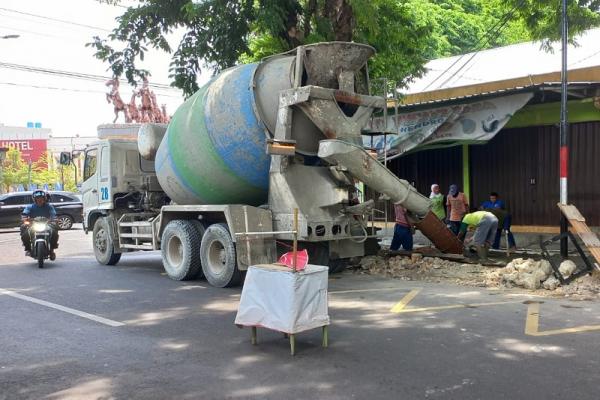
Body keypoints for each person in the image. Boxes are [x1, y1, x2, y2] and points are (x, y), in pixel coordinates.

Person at [20, 190, 59, 259]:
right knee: (24, 233)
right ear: (35, 199)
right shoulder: (30, 207)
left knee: (54, 232)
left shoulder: (49, 206)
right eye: (38, 198)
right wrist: (25, 218)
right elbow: (24, 214)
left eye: (41, 198)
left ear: (44, 199)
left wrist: (54, 219)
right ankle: (28, 249)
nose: (40, 200)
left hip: (47, 224)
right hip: (33, 225)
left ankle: (52, 250)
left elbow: (54, 214)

• **EXERCISE OBJECTIVE**:
Every record above must reappear exactly in the answer, minus its pictures.

• **RESULT OF THIS EXERCISE**:
Body keypoints for each person in the image. Boxes are [x1, y1, x2, y2] and points are (x, y), in pixel coordinates.

Person at [20, 190, 59, 259]:
right knee: (24, 233)
right ear: (35, 199)
right shoulder: (30, 207)
left knee: (54, 232)
left shoulder: (49, 206)
right eye: (38, 198)
right wrist: (25, 218)
right elbow: (24, 214)
left eye: (41, 198)
left ear: (44, 199)
left wrist: (54, 219)
right ankle: (28, 249)
nose: (40, 200)
left hip: (47, 224)
right hip: (33, 225)
left ankle: (52, 250)
left elbow: (54, 214)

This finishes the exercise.